Caderno proibido
Roma, manhã de domingo, novembro de 1950, Valeria Cossati sai para comprar cigarros para o marido. Ele ainda dormia e ela queria surpreendê-lo com um maço na mesa de cabeceira. Na tabacaria, ela vê uma pilha de cadernos de capa negra. Belos, luzidios e espessos, eram iguais aos que ela usara na escola, escrevendo seu nome na primeira página.
Além dos cigarros, Valeria pede um caderno ao vendedor que imediatamente lhe diz: “Não pode, é proibido.” O estabelecimento só podia vender cigarros naquele dia da semana e havia um fiscal na porta para assegurar que a regra fosse seguida. Ela insiste, “Mas eu preciso”, “preciso mesmo”. Ele cede, com a condição de que ela o esconda embaixo do casaco.
Valeria leva o caderno para casa, oculto sob a roupa, assombrada pela proibição. Lá, ela o esconde. Se alguém o vir, o quererá para si, o transformará em algo banal. E o caderno é precioso. Proibido. Ela o transforma, então, em algo muito íntimo e pessoal. Um diário, o livro que lemos, por meio do qual conhecemos um pouco dessa personagem de 43 anos, mãe de dois jovens adultos, esposa de um bancário de nome Michele.
É assim que ganha corpo “Caderno proibido”, romance belíssimo da escritora ítalo-cubana Alba de Céspedes (1911-1997). Publicado originalmente em 1952, na Itália, ele ganhou edição no Brasil apenas em 2022. Aliás, a edição da obra de Céspedes no país é recente. Encantada com “Caderno proibido”, procurei outros livros da autora em português e encontrei apenas “Na voz dela”, de 2025.
O conteúdo da brochura negra a que Valeria se dedica nos leva a acompanhar, por seis meses, seu cotidiano de trabalho excessivo, os afazeres da casa e o trabalho em um escritório, os desgastes com os filhos, as exigências do marido, seus desejos, suas insatisfações, suas tristezas, seu cansaço, o tédio.
Porém, por trás do que é narrado, está uma família de classe média no pós-guerra, ainda assombrada pelo recém-vivido, uma época de profundas mudanças. Tradições recentes não encontram mais lugar e algo novo desabrocha misterioso. A mãe de Valeria ainda usava enchimentos nos coques feitos à moda do início do século e sua filha namora um homem divorciado, trabalha e quer sair de casa, deixando ver costumes que eclodiriam na revolução sexual dos anos 1960.
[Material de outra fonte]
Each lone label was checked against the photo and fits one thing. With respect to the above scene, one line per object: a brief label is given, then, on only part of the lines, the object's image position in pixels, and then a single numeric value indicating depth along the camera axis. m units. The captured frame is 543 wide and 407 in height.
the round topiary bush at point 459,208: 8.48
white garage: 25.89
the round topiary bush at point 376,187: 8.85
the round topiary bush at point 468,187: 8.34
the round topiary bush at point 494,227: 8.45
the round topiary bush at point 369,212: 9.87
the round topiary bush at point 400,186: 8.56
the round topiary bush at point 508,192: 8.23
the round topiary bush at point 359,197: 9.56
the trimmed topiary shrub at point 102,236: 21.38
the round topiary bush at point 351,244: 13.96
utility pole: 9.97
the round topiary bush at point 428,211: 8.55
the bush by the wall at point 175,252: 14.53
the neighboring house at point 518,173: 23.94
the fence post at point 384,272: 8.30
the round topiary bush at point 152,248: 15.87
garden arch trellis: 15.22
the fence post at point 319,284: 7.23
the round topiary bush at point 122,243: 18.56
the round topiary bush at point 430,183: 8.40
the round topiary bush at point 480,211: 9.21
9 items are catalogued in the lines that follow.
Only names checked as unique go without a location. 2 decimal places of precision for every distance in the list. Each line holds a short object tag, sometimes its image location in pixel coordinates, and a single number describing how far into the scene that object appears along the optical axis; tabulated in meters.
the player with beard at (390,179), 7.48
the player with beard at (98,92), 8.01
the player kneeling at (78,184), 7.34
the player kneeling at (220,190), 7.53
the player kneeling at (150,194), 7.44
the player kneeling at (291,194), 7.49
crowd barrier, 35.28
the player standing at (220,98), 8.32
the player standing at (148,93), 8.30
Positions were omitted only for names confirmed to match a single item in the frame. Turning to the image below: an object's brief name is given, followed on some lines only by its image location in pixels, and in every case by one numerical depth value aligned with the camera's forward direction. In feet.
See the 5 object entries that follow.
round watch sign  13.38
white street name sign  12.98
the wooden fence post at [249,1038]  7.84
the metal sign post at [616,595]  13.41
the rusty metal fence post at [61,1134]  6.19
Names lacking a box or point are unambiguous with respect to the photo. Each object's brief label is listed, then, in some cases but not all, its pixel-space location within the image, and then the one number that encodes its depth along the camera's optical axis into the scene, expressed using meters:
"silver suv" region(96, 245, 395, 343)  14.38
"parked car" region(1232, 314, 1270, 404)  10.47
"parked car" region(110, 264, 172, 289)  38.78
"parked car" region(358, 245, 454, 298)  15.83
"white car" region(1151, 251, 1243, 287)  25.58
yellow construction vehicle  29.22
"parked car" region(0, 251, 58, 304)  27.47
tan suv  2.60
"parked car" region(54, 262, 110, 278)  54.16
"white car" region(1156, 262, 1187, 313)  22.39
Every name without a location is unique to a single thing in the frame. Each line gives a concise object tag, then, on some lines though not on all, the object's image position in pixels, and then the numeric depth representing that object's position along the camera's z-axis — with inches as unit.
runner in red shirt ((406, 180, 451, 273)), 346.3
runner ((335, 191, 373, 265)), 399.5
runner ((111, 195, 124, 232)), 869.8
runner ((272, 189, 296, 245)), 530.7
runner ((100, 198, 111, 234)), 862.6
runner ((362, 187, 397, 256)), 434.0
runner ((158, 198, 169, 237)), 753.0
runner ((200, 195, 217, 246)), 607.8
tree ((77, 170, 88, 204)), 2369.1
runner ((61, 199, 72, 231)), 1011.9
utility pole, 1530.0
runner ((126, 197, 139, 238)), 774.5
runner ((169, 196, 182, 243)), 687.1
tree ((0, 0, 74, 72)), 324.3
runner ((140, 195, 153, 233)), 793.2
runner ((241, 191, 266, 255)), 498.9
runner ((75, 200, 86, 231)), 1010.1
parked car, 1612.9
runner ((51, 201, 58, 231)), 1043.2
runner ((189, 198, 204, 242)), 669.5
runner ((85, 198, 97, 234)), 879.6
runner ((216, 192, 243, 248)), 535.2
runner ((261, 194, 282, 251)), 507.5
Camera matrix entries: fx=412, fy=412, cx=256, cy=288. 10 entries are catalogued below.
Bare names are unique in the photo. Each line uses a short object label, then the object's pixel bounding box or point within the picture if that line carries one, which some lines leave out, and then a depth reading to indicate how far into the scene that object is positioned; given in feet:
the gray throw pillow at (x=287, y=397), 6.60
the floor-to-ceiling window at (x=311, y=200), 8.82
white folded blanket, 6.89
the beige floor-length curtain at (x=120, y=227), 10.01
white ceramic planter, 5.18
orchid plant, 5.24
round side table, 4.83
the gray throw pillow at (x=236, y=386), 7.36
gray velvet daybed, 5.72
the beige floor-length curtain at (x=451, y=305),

Valeria busca se acomodar em busca de um lugar para si. Em um mundo em transformação, que Céspedes capta com maestria e muita sensibilidade.
Em meio a isso, adentramos a densidade psicológica da protagonista, cujo ato de escrita a leva a pensamentos e desejos proibidos, ao colocá-la em contato consigo mesma: “Fiz mal em comprar este caderno, muito mal”.
Alba de Céspedes, filha de uma italiana com um embaixador cubano, que foi presidente de Cuba em 1933, tem biografia interessante, sensibilidade aguçada e é muito hábil no manejo com a linguagem. “Caderno proibido” é um romance encantador!